地震予知システムに関する知識:「判定会」について8%程度の人しか知らなかったる。「警戒宣言」については前回の22%から45%まで増加しており、一年間のマスコミの効果があった。

災害準備:地震時の持ち出し品などを準備している人は6割程度いるが、家族と落ち合う場所を決めるなどの話し合いをしている人は少ない。

地震予知情報への対応行動:

判定会召集情報への対応:判定会召集情報に接した場合8割以上の人がテレビ・ラジオを聞くなど情報行動をとり、これに自宅で接した場合は次に火元確認・持ち出し品準備など防災行動とるが、勤務先や外出先で接した場合は帰宅など移動行動を行うと回答した。

警戒宣言への対応:警戒宣言に接した場合、情報行動を取る人は7割程度になり、自宅にいる人はまず防災行動を、勤務先など外出さきにいる人は避難など移動行動をとる人が8割以上になる。

対応行動間の比較:判定会召集情報の場合あいは、次の行動決定のための情報取得がまず優先され、警戒宣言の場合は安全確認や避難などが優先される。

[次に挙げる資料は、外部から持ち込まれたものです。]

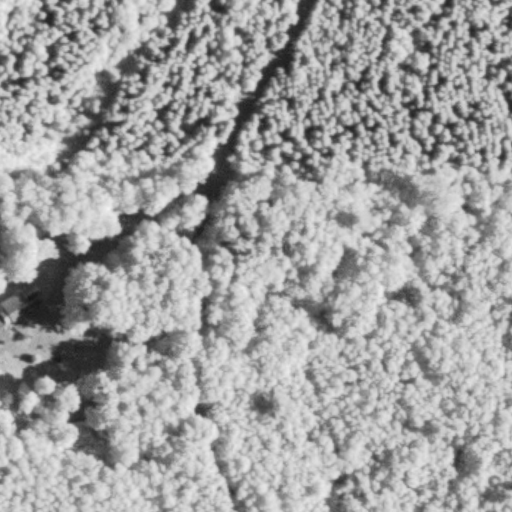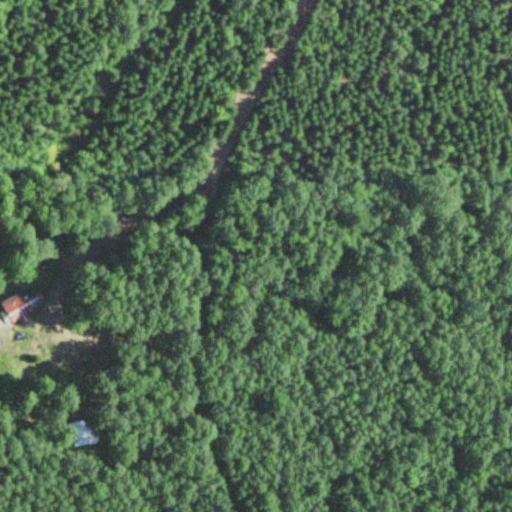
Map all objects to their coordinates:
building: (16, 307)
building: (82, 432)
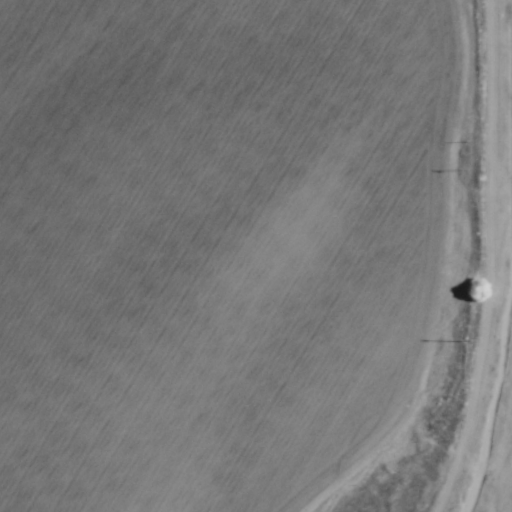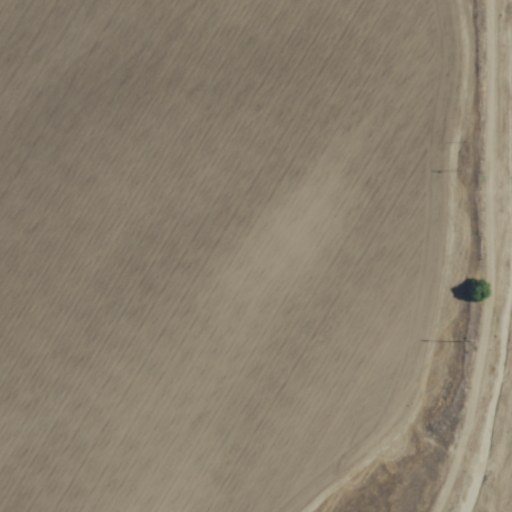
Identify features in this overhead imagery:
road: (454, 251)
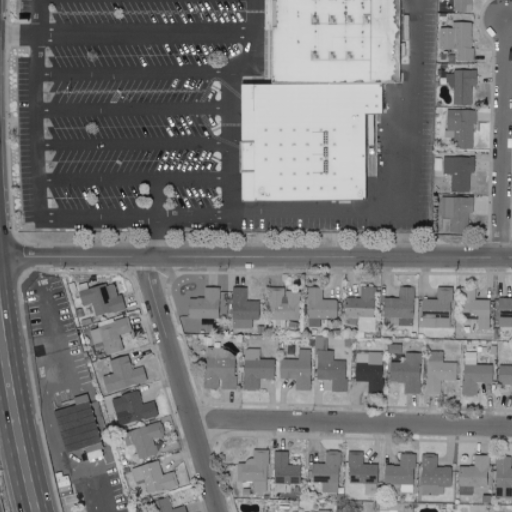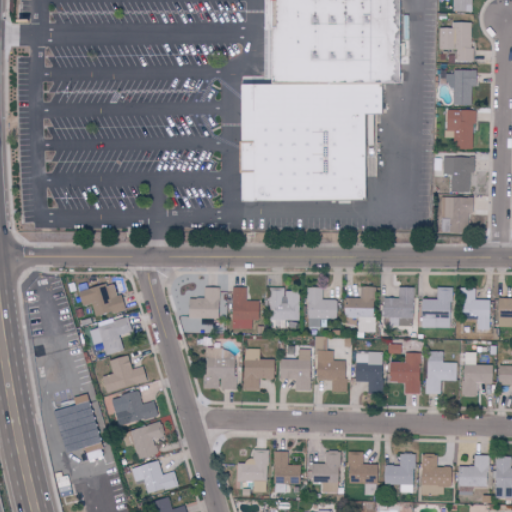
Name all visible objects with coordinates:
building: (463, 5)
building: (462, 6)
road: (127, 36)
building: (458, 39)
building: (334, 41)
building: (457, 41)
road: (139, 72)
building: (462, 84)
building: (461, 87)
building: (312, 100)
road: (231, 103)
road: (135, 108)
parking lot: (132, 111)
building: (461, 126)
building: (459, 129)
road: (501, 136)
building: (306, 140)
road: (135, 142)
road: (372, 167)
road: (37, 168)
building: (459, 171)
building: (457, 172)
road: (135, 179)
road: (384, 213)
building: (455, 213)
building: (456, 213)
road: (155, 217)
road: (256, 256)
building: (102, 296)
building: (102, 300)
building: (206, 304)
building: (204, 305)
building: (360, 305)
building: (283, 306)
building: (284, 307)
building: (320, 307)
building: (357, 307)
building: (400, 307)
building: (475, 307)
building: (244, 308)
building: (318, 308)
building: (398, 308)
building: (438, 308)
building: (474, 308)
building: (242, 309)
building: (435, 310)
building: (504, 310)
building: (505, 311)
building: (111, 332)
building: (110, 336)
building: (330, 365)
building: (329, 367)
building: (220, 368)
building: (256, 368)
building: (220, 369)
building: (255, 369)
building: (298, 369)
building: (371, 369)
building: (297, 370)
building: (369, 370)
building: (439, 371)
building: (123, 372)
building: (408, 372)
building: (439, 372)
building: (407, 373)
building: (474, 374)
building: (475, 374)
building: (506, 374)
building: (122, 375)
building: (504, 375)
road: (178, 383)
road: (15, 395)
building: (135, 407)
building: (131, 409)
road: (48, 412)
road: (351, 421)
building: (75, 429)
building: (144, 437)
building: (146, 439)
building: (255, 468)
building: (361, 468)
building: (285, 469)
building: (284, 470)
building: (328, 470)
building: (359, 470)
building: (254, 471)
building: (402, 471)
building: (326, 473)
building: (400, 474)
building: (434, 474)
building: (473, 474)
building: (154, 475)
building: (432, 476)
building: (503, 476)
building: (471, 477)
building: (153, 478)
building: (502, 478)
building: (166, 505)
building: (163, 506)
building: (324, 510)
building: (322, 511)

対応行動の優先順位:自宅で情報に接した場合はまず情報取得を行った後に防災行動・移動行動を行傾向にある。勤務先または外出先で情報に接した場合は、移動行動が優先される傾向に有る。

予想される対応行動II:警戒宣言が発令された後、様々な制限がある中での行動パターンのポイントになるのは家族である。家族と連絡が取れなかった場合、連絡が取れるまで待つひとと、出向いて確認する人がそれぞれ4割いる。交通機関が使えなくなったときに8割の人が歩いてでも帰宅すると答えている。

④ 提言・結論

判定会招集情報への対応行動を規定する要因:家庭内に子供、老人、身心障害者を抱えている人達は、「家族に電話する」とか「職場に電話する」とかの情報連絡行動や、「子供を学校,保育園などに迎えに行く」行動をとる。

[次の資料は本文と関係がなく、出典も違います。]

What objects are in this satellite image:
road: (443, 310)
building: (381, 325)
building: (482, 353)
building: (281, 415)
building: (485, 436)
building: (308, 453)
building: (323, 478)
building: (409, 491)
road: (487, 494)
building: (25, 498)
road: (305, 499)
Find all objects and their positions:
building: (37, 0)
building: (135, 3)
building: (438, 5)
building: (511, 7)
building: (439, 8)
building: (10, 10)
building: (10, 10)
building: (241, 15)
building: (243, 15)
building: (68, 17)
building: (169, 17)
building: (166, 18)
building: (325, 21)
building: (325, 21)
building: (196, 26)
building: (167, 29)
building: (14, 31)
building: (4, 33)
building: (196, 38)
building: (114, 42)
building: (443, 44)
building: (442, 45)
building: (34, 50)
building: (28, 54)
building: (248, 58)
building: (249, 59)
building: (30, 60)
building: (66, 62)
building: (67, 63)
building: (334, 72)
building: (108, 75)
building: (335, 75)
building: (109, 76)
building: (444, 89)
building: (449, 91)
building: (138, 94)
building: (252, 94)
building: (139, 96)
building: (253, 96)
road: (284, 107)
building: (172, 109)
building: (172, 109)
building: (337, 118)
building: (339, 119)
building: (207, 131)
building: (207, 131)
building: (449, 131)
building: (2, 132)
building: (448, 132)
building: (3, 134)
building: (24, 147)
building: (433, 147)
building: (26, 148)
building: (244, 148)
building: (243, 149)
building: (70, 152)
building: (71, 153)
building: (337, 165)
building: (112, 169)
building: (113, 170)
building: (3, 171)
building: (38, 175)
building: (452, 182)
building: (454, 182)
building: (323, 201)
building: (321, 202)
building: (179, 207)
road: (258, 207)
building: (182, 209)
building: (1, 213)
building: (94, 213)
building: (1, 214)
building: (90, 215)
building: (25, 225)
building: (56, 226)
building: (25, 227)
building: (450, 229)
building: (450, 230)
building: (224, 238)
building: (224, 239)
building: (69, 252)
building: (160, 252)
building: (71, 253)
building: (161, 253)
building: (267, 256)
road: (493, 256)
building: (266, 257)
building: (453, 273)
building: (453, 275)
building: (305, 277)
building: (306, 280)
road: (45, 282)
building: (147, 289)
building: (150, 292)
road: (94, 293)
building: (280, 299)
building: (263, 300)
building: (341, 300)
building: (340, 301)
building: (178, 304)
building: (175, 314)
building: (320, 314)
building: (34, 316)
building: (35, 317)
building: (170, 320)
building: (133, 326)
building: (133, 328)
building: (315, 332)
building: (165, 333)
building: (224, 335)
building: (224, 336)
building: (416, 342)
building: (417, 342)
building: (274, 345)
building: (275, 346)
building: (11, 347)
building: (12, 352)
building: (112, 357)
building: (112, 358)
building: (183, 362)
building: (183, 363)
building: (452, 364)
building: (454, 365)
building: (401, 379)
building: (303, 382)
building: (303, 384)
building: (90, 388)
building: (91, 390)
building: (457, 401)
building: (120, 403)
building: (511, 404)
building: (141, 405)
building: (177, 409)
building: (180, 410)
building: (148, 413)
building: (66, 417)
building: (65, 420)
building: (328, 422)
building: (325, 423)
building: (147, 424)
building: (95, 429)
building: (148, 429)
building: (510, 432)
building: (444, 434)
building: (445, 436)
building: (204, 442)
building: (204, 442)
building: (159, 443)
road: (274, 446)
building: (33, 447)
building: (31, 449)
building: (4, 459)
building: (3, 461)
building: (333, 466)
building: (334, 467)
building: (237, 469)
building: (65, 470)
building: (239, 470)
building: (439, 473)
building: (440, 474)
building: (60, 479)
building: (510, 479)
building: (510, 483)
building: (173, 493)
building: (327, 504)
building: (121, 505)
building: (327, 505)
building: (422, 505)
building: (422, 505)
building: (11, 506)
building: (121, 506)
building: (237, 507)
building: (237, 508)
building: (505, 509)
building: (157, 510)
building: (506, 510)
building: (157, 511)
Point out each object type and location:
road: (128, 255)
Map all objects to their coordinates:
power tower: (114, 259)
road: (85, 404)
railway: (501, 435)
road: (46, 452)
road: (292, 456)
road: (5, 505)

警戒宣言への対応行動を規定する要因:火災や津波の危険ありと思っている人々は,「市役所や警察などに電話する」人達が多い。

判定会招集情報を聞いて移動する人々:招集情報を「家で聞く」人のなかでは,男性より女性,子供や老人のいる人,地震への不安が高い人,津波の危険があると思っている人,に移動行動が多くなっている。

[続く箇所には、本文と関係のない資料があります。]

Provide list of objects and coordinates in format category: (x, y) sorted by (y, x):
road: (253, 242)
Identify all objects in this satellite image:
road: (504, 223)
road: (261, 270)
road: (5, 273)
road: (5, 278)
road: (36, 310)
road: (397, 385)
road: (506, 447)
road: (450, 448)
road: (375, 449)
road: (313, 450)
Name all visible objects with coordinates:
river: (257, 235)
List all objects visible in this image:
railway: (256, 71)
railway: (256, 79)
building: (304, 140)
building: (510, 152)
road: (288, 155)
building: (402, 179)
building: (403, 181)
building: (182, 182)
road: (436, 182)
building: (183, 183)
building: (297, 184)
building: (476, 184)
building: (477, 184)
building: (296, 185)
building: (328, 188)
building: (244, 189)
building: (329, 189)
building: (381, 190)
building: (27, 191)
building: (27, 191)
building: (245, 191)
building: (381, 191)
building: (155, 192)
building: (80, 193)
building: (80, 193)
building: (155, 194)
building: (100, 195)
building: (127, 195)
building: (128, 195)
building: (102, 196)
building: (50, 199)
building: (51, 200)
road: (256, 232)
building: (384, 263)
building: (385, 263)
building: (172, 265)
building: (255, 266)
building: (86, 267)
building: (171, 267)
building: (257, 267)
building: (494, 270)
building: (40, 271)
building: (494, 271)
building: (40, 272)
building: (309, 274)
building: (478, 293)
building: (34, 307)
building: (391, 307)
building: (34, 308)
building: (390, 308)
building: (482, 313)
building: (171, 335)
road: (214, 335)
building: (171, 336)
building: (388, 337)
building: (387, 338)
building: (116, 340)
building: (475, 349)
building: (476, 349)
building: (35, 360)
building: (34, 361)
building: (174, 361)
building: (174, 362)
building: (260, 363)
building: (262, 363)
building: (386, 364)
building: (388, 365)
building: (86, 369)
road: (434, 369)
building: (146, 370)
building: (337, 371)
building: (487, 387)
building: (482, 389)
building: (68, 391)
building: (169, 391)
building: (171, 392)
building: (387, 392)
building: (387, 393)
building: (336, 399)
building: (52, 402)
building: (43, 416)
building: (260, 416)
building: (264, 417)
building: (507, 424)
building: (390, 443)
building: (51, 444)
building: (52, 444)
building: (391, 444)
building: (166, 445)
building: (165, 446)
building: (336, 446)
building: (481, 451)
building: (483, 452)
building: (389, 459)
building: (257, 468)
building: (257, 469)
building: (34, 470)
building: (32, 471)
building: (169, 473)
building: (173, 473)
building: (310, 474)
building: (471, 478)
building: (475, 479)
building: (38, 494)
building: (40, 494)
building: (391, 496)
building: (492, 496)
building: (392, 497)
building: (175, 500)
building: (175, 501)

警戒宣言を聞いて移動する人々:警戒宣言を「自宅で聞く」グループは,津波の危険ありと思っている人に移勤行動が多い。「勤務先で聞く」グループでは,子供,老人などがいる人々,東海大地震説を信じている人々に,移動行勤が多い。「外出先で聞く」グループでは,東海大地震説を信じる人々に移動行動が多い。